* [Instruction A]
Put the entries from their first line through the line containing "Reading right to", inclusive, into a Markdown table with the columns Row and Line, skipping blank lines and leaving out the pictures.

* [Document segment]

In the U.S. top-two runoffs are unusual, if I am correct, most elections 
award victory to the plurality winner. We've been complacent about it, I 
think, because usually the winner does gain a majority, or is only a little 
short of a majority. But the conditions here strongly discourage third parties.

Primaries are a natural consequence of the party system. What is a little 
weird to me is that primaries have become publicly regulated elections. It 
used to be that political parties chose candidates based on a deliberative 
process, but the primary system has tended to create a situation where the 
party candidate is decided, through primaries, prior to the convention. The 
down side of the deliberative process is that much of it took place behind 
closed doors. But deliberative process, if it is open, is one way to move 
beyond the limitations of election methods. A primary process can fail to 
produce a good compromise candidate, one able to draw significant numbers 
of voters from the opposing party in addition to independent voters. 
Instead, primaries, I'd think -- I certainly don't consider myself expert 
on practical politics -- would in general tend to choose a candidate, if 
voters vote sincerely, near the middle of the party, not near the middle of 
the political spectrum.

It is center-squeeze prior to the actual election.

(The irreducible problem is that solutions like IRV try to create a virtual 
runoff to simulate a real runoff. But a real runoff is like a new election, 
and voters in that new election have more information. Asking them to vote 
the runoff in advance is asking them to *imagine* an inner process in 
advance of actually being faced with it. In a real runoff, voters might pay 
much more attention to a candidate than they paid during the initial 
election process, they will almost certainly learn more about the two 
candidates remaining than they previously knew. A real runoff is closer to 
a deliberative process than any single election method could provide 
(except for the delegable proxy process which I've described, which is 
coming from left field; it is, in itself, really a deliberative process 
instead of an election method.)

* [Instruction B]
Retype the part of the text on primaries and runoffs between "In the U.S." and "discourage third parties.", inclusive, word for word.

* [Data supplied]
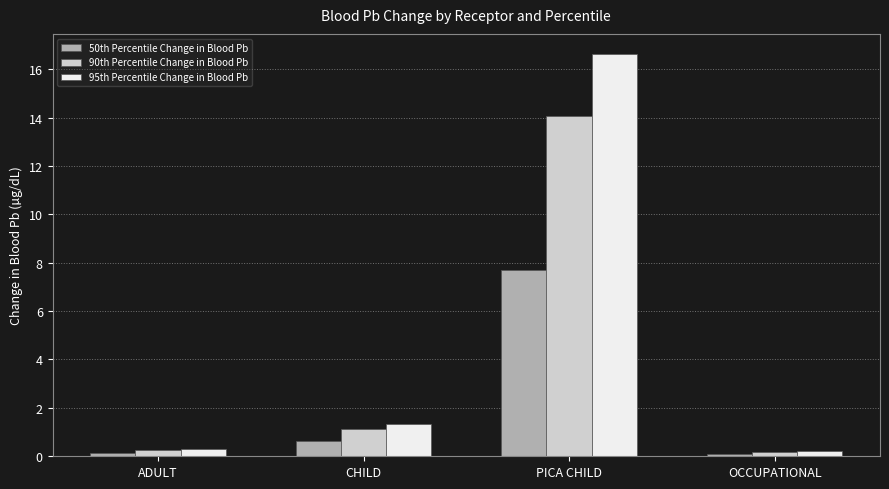

True or false: 90th Percentile Change in Blood Pb has a value of 22.7 at PICA CHILD.

False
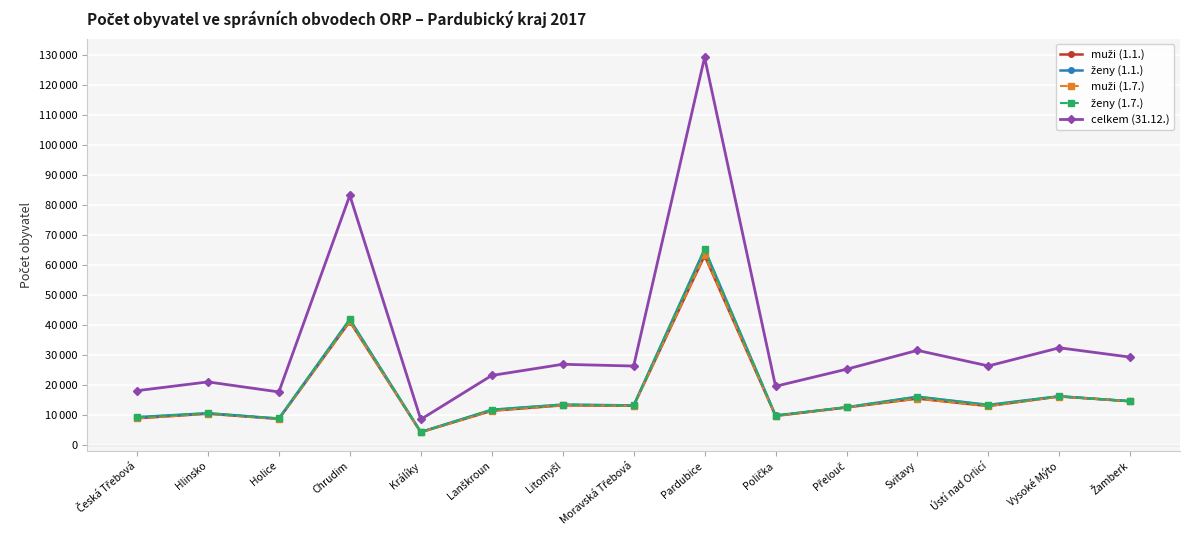

Reading right to left, list all the values displayed in this chart.

muži (1.1.): Žamberk=14589	Vysoké Mýto=16182	Ústí nad Orlicí=12993	Svitavy=15475	Přelouč=12510	Polička=9702	Pardubice=63030	Moravská Třebová=13112	Litomyšl=13222	Lanškroun=11414	Králíky=4290	Chrudim=41122	Holice=8693	Hlinsko=10446	Česká Třebová=8911
ženy (1.1.): Žamberk=14586	Vysoké Mýto=16271	Ústí nad Orlicí=13383	Svitavy=16114	Přelouč=12595	Polička=9848	Pardubice=65188	Moravská Třebová=13203	Litomyšl=13490	Lanškroun=11762	Králíky=4353	Chrudim=41857	Holice=8832	Hlinsko=10610	Česká Třebová=9304
muži (1.7.): Žamberk=14592	Vysoké Mýto=16162	Ústí nad Orlicí=12969	Svitavy=15468	Přelouč=12547	Polička=9696	Pardubice=63248	Moravská Třebová=13102	Litomyšl=13257	Lanškroun=11423	Králíky=4261	Chrudim=41161	Holice=8706	Hlinsko=10420	Česká Třebová=8886
ženy (1.7.): Žamberk=14619	Vysoké Mýto=16218	Ústí nad Orlicí=13352	Svitavy=16098	Přelouč=12611	Polička=9841	Pardubice=65257	Moravská Třebová=13186	Litomyšl=13492	Lanškroun=11770	Králíky=4308	Chrudim=41859	Holice=8863	Hlinsko=10604	Česká Třebová=9267
celkem (31.12.): Žamberk=29273	Vysoké Mýto=32384	Ústí nad Orlicí=26348	Svitavy=31530	Přelouč=25253	Polička=19577	Pardubice=129076	Moravská Třebová=26311	Litomyšl=26898	Lanškroun=23179	Králíky=8555	Chrudim=83129	Holice=17693	Hlinsko=21029	Česká Třebová=18102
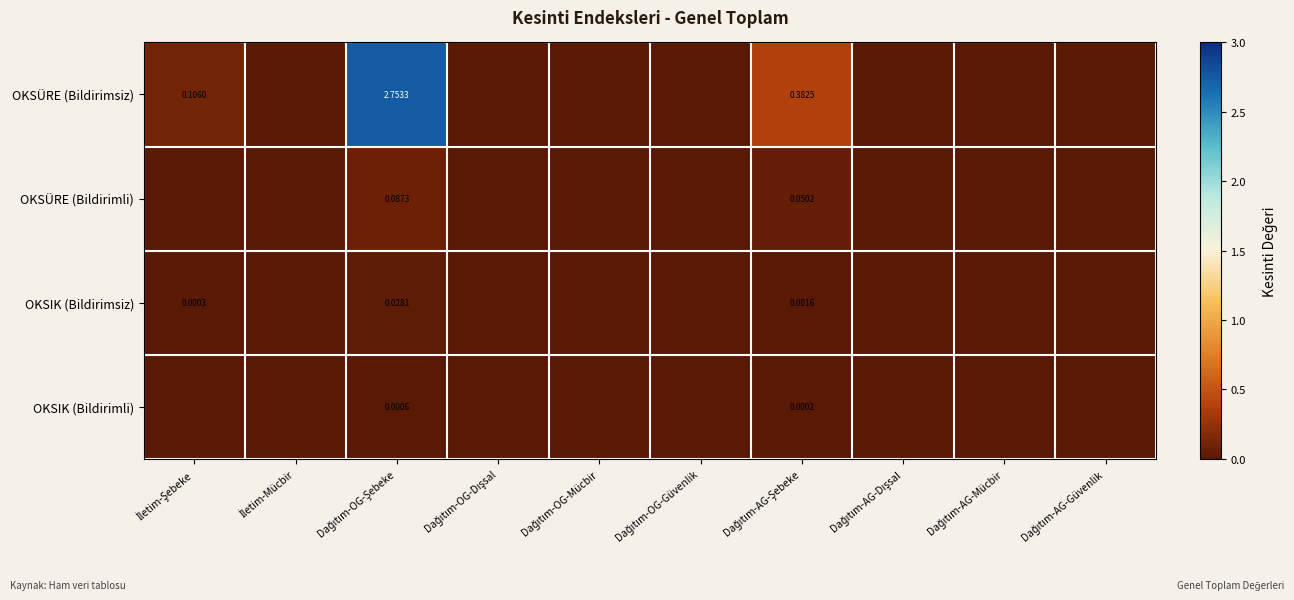

The value of OKSÜRE (Bildirimli) at Dağıtım-OG-Güvenlik is 0.0. True or false?

True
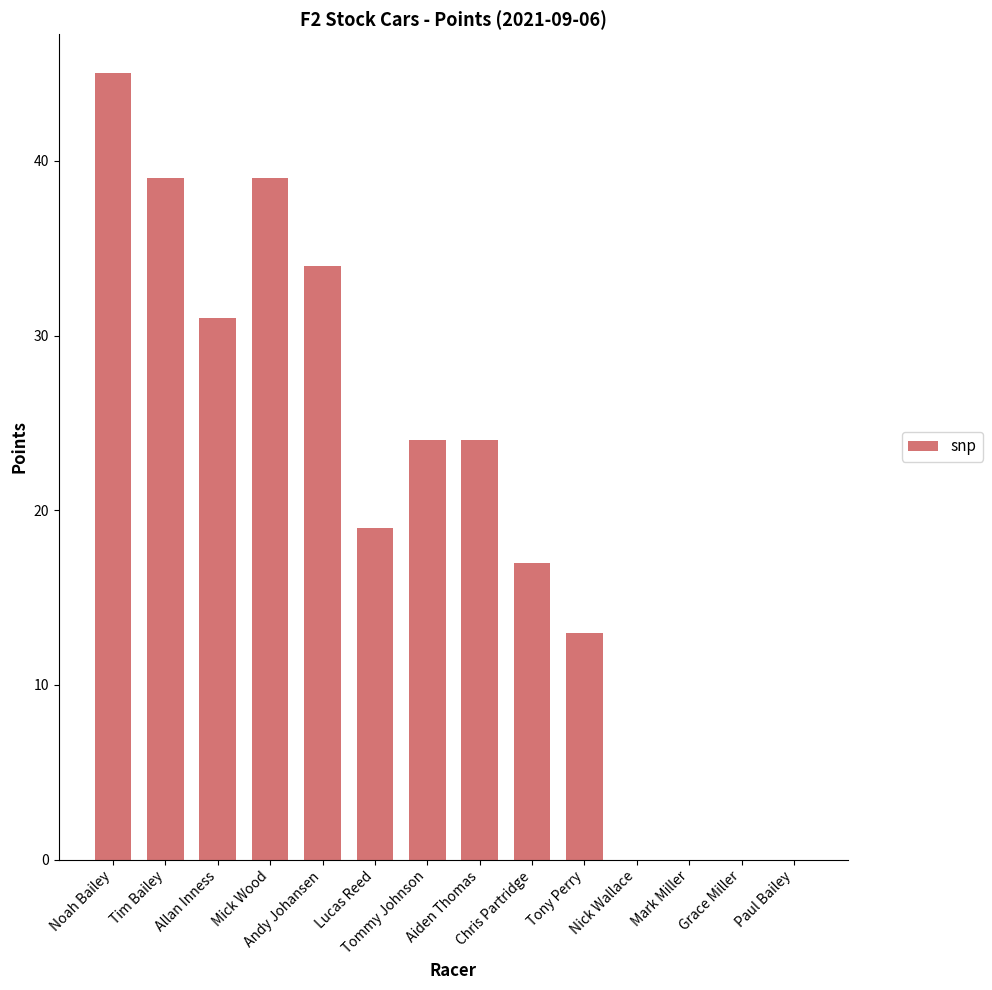

True or false: the data shows 0 at Mark Miller.

True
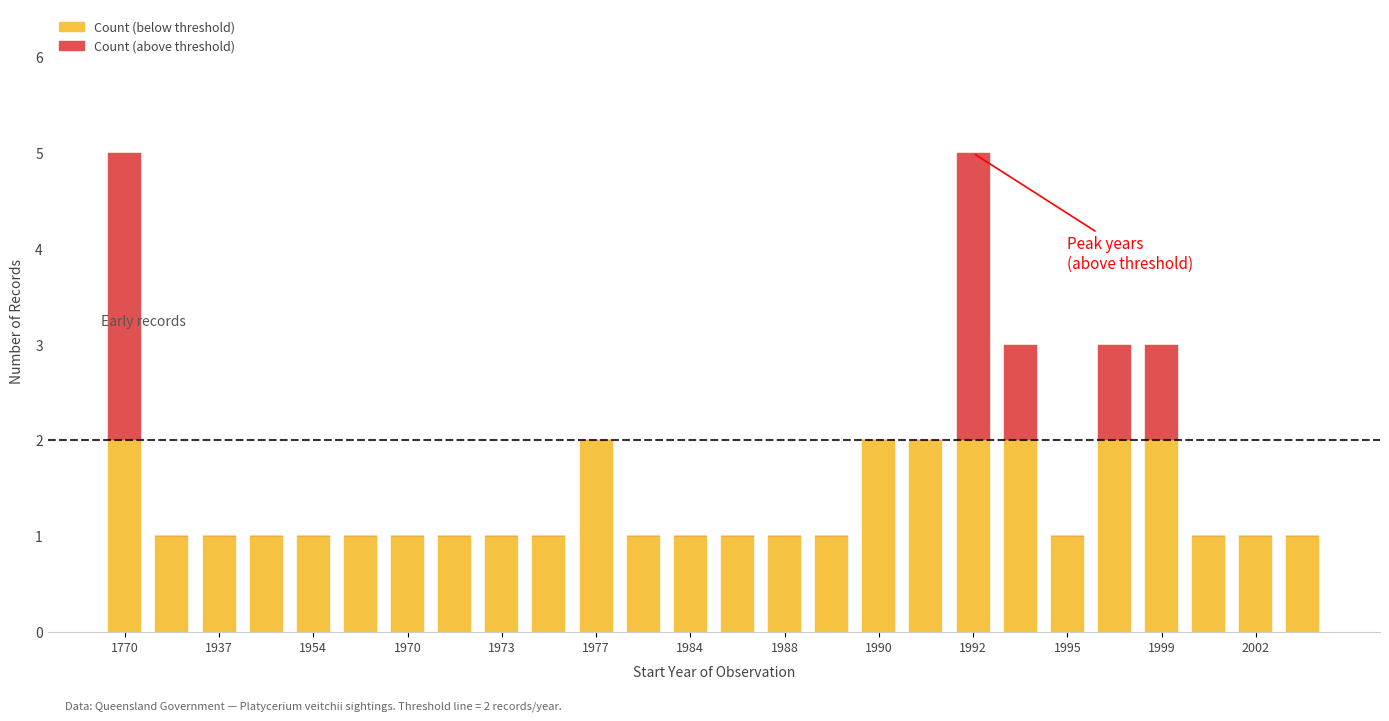

Count the number of data series in this chart.

2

* [Exercise response A]
| Row | Line |
|---|---|
| 1 | True or false: 90th Percentile Change in Blood Pb has a value of 22.7 at PICA CHILD. |
| 2 | False |
| 3 | Reading right to left, list all the values displayed in this chart. |

* [Exercise response B]
In the U.S. top-two runoffs are unusual, if I am correct, most elections 
award victory to the plurality winner. We've been complacent about it, I 
think, because usually the winner does gain a majority, or is only a little 
short of a majority. But the conditions here strongly discourage third parties.